Large-scale outputs required good selection of the raw materials and the systematization of Eduardo’s methodology in order to reach the sophisticated end product. The seasoned cigar roller toured the fine tobacco plantations of El Corojo, La Perla de Llevada, La Fe, Cuchillas de Baracoa, Santa Damiana –all of them in Vuelta Abajo- and others in the region of Partido, in Havana.
Following countless tests and tasting sessions, Eduardo and his colleagues finally reached the perfect blend they were looking for: a secret never revealed that hits its pinnacle with an additional fermentation process carried out at the factory, in cedar barrels lined up in a darkroom where toxins, such as tartrate and part of the nicotine, are wiped out. Ammonia is also removed, so the stuffy stink is gone and the pure tobacco scent sets in.

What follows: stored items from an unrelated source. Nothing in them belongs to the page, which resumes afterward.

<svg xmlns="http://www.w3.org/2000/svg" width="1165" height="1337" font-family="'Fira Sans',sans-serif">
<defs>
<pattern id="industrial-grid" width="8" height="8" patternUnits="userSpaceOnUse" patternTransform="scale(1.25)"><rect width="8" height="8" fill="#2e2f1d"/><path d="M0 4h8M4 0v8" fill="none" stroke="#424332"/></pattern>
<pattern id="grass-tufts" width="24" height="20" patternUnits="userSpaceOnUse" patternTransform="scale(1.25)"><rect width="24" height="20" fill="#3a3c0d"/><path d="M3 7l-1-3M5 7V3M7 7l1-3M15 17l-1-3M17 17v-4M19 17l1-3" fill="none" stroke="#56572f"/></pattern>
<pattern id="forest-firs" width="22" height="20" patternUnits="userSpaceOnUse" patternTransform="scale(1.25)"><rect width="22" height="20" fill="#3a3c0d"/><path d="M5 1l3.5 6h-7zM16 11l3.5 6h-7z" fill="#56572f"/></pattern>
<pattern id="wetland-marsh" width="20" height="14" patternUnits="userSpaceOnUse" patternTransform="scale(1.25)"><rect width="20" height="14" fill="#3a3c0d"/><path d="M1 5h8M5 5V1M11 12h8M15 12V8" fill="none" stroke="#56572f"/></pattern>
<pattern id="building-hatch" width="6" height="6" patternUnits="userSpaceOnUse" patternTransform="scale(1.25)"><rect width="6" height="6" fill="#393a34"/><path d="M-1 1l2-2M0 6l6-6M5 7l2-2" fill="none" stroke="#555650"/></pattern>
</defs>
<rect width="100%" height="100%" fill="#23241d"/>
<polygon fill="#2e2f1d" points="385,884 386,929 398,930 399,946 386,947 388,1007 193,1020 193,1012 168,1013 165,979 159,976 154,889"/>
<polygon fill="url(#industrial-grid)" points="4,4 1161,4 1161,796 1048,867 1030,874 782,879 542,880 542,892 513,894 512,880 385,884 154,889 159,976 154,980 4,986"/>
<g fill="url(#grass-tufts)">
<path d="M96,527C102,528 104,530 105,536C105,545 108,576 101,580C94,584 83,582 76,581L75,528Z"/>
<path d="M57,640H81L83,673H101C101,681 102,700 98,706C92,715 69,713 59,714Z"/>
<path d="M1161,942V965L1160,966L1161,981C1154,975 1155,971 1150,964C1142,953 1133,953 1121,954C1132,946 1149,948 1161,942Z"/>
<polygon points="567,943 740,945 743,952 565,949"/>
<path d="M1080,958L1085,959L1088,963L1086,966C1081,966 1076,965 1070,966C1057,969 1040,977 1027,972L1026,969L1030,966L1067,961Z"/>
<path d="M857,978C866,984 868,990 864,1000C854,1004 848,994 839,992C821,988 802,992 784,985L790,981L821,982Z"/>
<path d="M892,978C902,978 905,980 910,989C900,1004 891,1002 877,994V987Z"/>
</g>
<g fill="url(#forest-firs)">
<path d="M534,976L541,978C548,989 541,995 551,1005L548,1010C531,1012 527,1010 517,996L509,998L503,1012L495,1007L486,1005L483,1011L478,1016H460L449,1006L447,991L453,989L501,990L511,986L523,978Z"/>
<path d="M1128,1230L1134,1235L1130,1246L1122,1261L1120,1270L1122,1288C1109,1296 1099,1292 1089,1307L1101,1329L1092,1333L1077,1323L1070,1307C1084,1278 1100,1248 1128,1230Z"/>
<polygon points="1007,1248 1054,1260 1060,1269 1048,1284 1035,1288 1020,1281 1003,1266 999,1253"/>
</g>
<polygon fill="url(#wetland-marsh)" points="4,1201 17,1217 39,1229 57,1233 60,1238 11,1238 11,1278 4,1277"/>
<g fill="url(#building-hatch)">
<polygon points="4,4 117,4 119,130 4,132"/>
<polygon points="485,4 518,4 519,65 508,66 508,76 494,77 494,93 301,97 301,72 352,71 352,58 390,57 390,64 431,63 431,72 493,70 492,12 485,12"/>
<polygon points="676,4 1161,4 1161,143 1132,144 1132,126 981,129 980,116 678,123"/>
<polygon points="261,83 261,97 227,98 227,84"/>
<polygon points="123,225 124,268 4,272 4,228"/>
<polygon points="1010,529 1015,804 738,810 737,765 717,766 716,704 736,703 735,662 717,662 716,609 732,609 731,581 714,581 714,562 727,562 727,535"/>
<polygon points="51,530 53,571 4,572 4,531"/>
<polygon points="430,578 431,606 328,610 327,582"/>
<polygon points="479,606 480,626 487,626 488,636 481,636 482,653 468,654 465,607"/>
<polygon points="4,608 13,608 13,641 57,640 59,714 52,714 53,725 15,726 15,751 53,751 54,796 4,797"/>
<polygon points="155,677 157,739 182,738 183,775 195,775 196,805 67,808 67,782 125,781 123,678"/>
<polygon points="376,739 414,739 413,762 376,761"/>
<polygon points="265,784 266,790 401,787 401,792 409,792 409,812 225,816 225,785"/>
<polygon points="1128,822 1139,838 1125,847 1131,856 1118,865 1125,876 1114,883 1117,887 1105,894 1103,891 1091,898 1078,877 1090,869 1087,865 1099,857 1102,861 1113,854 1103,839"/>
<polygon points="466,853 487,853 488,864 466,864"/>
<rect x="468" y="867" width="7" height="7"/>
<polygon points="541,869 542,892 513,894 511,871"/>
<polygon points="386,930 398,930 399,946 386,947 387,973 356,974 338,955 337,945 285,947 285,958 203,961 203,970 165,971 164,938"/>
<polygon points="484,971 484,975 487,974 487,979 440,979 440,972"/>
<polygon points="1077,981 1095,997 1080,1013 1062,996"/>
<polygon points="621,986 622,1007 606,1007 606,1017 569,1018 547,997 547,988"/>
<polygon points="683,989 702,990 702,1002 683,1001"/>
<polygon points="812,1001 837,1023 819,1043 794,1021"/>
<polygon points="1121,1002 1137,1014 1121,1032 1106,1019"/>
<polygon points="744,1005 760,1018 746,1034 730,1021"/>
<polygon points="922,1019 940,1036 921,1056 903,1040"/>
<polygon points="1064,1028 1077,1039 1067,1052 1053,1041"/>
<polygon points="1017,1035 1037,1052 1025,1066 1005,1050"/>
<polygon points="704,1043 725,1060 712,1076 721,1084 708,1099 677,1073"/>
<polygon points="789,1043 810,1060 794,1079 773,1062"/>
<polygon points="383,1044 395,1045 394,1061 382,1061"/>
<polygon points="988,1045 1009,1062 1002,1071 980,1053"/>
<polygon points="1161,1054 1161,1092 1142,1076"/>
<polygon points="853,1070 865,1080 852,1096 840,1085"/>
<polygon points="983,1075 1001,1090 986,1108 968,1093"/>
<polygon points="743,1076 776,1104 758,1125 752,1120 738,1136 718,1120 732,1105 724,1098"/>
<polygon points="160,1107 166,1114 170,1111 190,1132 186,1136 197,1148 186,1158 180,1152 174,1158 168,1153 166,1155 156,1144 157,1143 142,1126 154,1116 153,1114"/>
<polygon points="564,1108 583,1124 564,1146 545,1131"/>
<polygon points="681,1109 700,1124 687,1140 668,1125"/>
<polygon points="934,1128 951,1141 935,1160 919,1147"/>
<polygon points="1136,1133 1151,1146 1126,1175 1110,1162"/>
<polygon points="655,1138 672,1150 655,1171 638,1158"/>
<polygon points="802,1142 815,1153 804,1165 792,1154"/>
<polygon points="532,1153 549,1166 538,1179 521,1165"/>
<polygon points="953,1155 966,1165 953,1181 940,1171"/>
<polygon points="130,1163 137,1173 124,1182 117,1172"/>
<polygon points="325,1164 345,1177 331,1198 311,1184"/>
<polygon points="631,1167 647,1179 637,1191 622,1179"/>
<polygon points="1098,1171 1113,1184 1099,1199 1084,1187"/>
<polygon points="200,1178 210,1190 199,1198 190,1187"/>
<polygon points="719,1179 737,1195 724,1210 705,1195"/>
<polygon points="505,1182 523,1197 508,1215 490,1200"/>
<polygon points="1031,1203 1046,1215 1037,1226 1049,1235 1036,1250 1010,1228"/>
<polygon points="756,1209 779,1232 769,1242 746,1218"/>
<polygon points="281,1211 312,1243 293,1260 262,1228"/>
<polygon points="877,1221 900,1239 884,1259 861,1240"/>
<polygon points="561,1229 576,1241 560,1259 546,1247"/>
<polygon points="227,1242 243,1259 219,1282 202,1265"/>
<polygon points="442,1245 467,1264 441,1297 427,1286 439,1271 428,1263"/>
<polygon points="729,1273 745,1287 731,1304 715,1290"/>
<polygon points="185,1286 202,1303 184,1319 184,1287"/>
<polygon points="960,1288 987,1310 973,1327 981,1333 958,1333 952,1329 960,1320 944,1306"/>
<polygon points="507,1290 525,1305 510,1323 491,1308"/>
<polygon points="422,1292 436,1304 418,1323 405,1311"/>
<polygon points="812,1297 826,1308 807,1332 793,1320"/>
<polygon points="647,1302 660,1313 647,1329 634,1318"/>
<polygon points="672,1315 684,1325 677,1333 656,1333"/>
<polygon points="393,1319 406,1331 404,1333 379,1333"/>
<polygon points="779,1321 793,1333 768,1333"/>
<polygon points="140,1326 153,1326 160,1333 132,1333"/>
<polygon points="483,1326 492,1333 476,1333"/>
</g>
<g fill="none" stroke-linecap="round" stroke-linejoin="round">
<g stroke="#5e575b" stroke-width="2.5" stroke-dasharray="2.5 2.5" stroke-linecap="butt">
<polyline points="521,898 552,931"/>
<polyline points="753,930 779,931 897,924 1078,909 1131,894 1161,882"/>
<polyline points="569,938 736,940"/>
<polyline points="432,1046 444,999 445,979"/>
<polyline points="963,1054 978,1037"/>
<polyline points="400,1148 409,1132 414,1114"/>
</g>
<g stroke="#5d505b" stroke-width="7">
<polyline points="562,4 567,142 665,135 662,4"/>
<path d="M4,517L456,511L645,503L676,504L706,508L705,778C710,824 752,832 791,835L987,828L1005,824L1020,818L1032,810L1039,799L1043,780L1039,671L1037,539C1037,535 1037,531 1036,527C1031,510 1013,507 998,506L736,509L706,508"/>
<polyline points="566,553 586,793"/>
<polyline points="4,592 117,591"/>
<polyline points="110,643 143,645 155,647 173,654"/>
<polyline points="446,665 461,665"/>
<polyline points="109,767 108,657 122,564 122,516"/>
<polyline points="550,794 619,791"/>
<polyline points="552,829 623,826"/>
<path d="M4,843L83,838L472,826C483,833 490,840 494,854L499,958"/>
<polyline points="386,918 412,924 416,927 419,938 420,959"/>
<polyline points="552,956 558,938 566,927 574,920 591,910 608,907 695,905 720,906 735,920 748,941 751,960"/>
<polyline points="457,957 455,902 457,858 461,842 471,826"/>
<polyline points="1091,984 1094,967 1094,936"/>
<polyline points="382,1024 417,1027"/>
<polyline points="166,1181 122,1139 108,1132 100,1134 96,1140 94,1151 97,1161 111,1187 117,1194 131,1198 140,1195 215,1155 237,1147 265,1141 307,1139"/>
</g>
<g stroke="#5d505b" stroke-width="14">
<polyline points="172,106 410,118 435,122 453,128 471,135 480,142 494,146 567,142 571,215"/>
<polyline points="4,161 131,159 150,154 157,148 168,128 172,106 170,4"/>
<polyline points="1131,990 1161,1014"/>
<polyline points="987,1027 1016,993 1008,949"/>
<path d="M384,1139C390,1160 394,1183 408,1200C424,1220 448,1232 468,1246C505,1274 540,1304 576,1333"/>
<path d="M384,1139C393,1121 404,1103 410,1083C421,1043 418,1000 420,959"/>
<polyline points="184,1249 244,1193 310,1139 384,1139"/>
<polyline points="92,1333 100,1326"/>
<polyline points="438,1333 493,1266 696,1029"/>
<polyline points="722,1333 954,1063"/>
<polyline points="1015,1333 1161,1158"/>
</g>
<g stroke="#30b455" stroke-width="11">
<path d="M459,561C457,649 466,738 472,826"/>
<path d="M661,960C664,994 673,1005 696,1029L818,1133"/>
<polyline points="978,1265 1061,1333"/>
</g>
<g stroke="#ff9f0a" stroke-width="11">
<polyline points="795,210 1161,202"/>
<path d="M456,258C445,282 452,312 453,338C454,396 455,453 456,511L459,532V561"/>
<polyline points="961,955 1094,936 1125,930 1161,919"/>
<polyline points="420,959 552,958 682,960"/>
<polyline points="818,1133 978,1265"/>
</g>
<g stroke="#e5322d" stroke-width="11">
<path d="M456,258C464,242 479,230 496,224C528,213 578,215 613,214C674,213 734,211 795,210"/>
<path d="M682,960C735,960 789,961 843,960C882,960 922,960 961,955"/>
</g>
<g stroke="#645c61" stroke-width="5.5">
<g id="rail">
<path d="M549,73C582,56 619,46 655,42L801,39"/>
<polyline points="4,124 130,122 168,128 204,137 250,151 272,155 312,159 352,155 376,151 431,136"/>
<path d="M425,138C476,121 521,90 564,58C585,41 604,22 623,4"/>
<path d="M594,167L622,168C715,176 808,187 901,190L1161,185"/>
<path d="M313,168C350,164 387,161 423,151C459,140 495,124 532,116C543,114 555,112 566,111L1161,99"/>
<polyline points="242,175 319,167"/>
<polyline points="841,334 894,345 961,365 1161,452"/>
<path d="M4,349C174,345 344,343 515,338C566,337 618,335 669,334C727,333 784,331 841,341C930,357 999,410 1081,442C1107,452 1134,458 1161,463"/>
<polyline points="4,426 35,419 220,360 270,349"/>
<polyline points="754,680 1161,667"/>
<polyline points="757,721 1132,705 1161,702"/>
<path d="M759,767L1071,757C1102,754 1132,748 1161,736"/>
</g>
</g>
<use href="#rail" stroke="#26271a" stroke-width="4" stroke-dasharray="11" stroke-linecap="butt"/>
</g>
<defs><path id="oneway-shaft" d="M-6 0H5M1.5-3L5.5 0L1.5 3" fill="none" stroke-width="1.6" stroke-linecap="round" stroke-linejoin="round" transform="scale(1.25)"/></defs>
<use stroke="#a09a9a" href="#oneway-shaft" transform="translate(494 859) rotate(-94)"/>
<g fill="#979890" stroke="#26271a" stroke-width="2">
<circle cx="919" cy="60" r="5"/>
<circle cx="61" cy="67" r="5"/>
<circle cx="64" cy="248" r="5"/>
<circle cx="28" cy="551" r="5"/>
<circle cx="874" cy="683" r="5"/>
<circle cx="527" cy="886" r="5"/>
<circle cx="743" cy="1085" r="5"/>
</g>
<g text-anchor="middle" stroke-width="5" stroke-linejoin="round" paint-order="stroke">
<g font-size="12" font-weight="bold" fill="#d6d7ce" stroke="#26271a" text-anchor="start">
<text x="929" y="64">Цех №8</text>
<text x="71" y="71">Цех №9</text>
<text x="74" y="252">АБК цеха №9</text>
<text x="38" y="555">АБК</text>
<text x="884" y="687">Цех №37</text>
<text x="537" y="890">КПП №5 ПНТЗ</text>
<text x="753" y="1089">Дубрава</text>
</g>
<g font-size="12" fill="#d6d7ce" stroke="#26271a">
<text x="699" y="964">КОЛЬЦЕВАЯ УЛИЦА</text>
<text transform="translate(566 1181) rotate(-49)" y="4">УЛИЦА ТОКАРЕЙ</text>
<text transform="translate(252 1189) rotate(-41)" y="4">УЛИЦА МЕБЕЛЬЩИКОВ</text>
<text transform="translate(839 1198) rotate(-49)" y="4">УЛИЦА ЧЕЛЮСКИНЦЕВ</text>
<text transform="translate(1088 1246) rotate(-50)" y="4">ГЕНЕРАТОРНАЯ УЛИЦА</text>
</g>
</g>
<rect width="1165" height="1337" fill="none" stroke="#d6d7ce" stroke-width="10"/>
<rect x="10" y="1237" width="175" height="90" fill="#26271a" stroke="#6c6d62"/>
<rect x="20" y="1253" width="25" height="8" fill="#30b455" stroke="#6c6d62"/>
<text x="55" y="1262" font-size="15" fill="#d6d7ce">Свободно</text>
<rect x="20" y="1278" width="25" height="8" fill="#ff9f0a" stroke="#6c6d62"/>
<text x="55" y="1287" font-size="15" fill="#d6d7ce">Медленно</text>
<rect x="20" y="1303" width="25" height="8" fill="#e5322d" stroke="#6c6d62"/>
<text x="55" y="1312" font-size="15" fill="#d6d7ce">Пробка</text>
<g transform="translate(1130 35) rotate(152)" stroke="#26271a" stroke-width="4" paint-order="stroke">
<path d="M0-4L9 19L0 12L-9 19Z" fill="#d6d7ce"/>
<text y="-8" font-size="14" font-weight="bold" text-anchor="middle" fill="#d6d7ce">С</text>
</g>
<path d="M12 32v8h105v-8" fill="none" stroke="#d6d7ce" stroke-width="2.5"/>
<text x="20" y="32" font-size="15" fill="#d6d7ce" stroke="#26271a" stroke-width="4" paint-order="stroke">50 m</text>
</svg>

As the quality of a mass production was certified, recognition for the unknown cigars Fidel Castro used to smoke and give away was spreading around the globe and the new vitola was crying for a name, a brand, the definitive baptism.
A woman of special sensitivity, Celia Sanchez, who had been born on the hillsides of the Sierra Maestra and had become Fidel Castro’s top aide, brought back the right name from the very roots of its history, the same name the native islanders had given to tobacco when they met Columbus and offered it to him as a welcoming token: Cohiba, the same word Luis de Torres and Rodrigo de Xerez had heard during their first inland skirmish, the same term Fray Bartolome de las Casas logged in his memoirs.
Of course, there’s more than just one secret in the artistic making of this supreme product that now hits the markets under the name of Cohiba, but the key to it lies in a culture that has evolved for over five centuries, passed on from father to offspring, down in the plantations and at the factories, settled down in the original and only location Mother Nature handpicked for the enjoyment of those who do know how to revel wisely in the pleasures of life –with all due respect for the gods.